What a dickhead! You consistently talk over the guy, is that your idea of review? I quickly unsubscribed before the video was over.

Christopher Railwah
6 months ago

Hey where can I pick this up in New York ?

Raarz
6 months ago

Love almost everything about the bike and planning to get one. The only big turnoff for me is the ugly welds. See around 9:57 what I mean. It got me considering the regular CrossCurrent, but I realized it also has those ugly welds.
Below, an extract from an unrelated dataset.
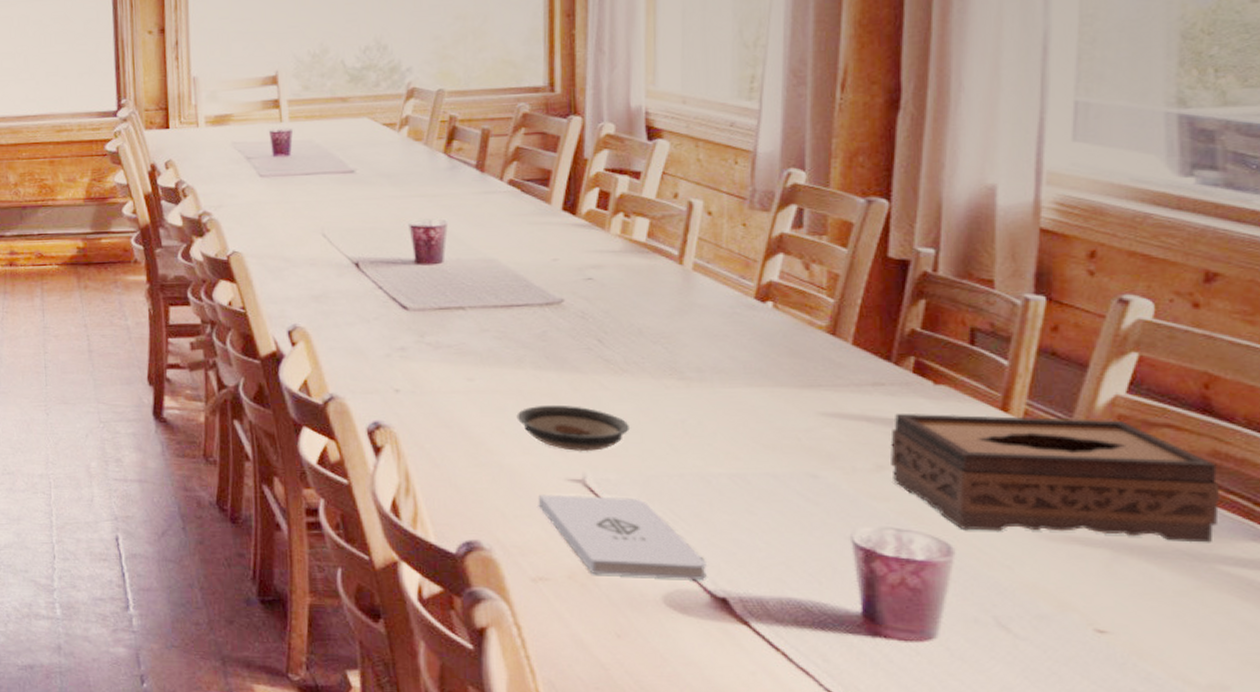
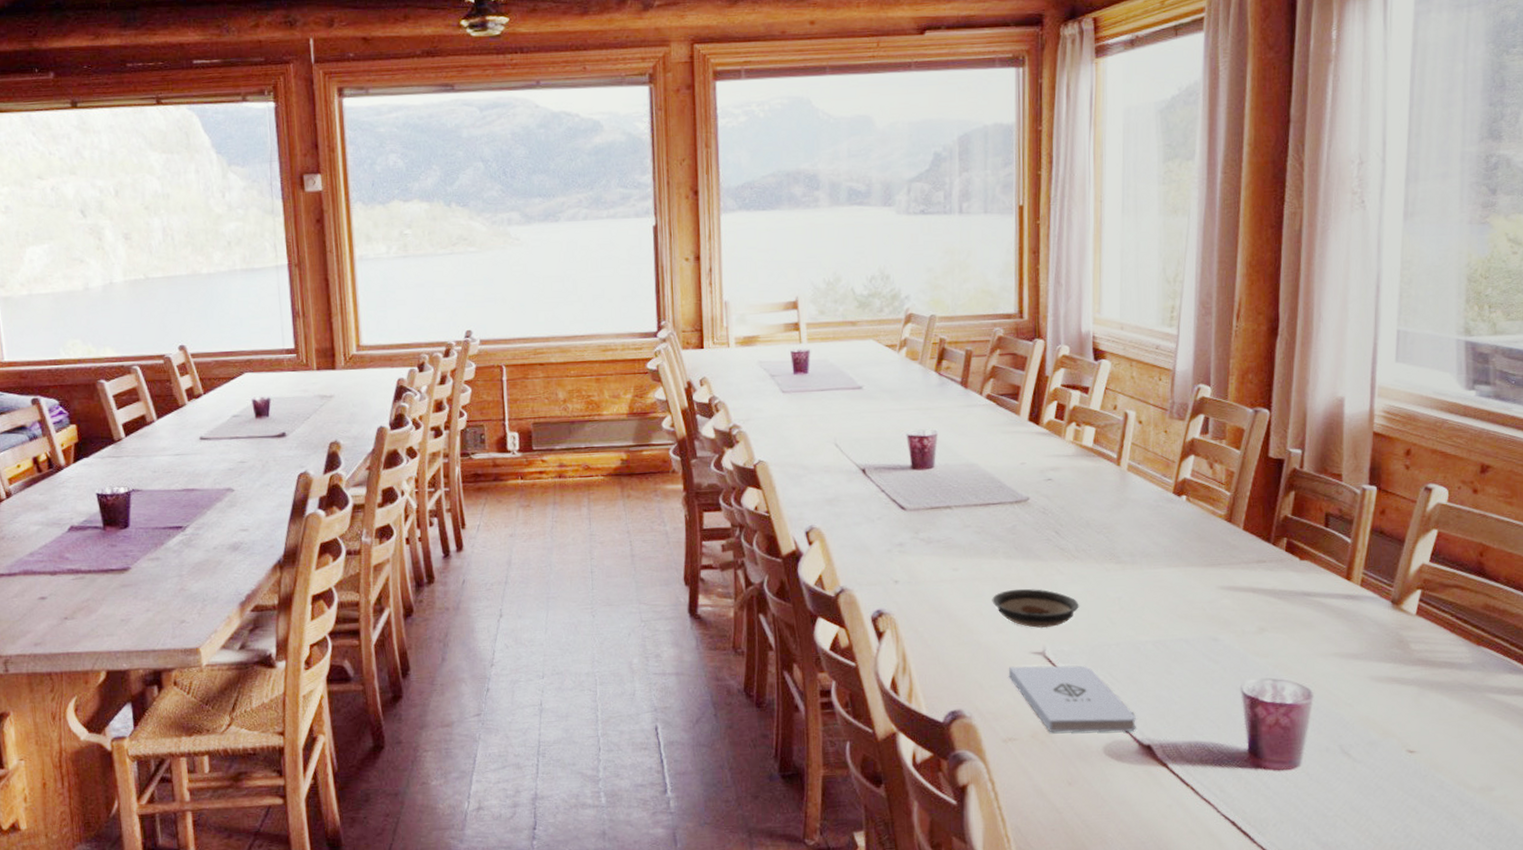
tissue box: present [890,413,1221,543] -> none [1269,583,1490,678]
So I will end up going with this and try to not let that little cosmetic issue eat at my OCD.

Maxi Putt
7 months ago

hey can anyone help me please ? i live in europe and i would like to buy this bike ... how can i get this bike? anyone who has bought this bike in europe? thanks for the best review @ electricbikereview

linkguy30
7 months ago

bike looks really awesome but I couldn't understand any of the terminology lol

Mr Sawyer
8 months ago

i like the square style frame

Mr Sawyer
6 months ago

agree

Alex NC
6 months ago

Mr Sawyer
Me too. It's talked about as a downgrade, but I like it better ... style wise. And I'm sure it's just as strong, if not stronger.

Jay Starr
8 months ago

18:05 Could the bigger battery pack be used to power an AWD bike?
_( does it have multiple outputs? )_

NWforager
8 months ago

GOod indepth info from the Juiced guy . sweet fast whip for 1000 bucks .

Richard Fillerup
8 months ago

I want to know about the hyper fat bike that Juiced is working on.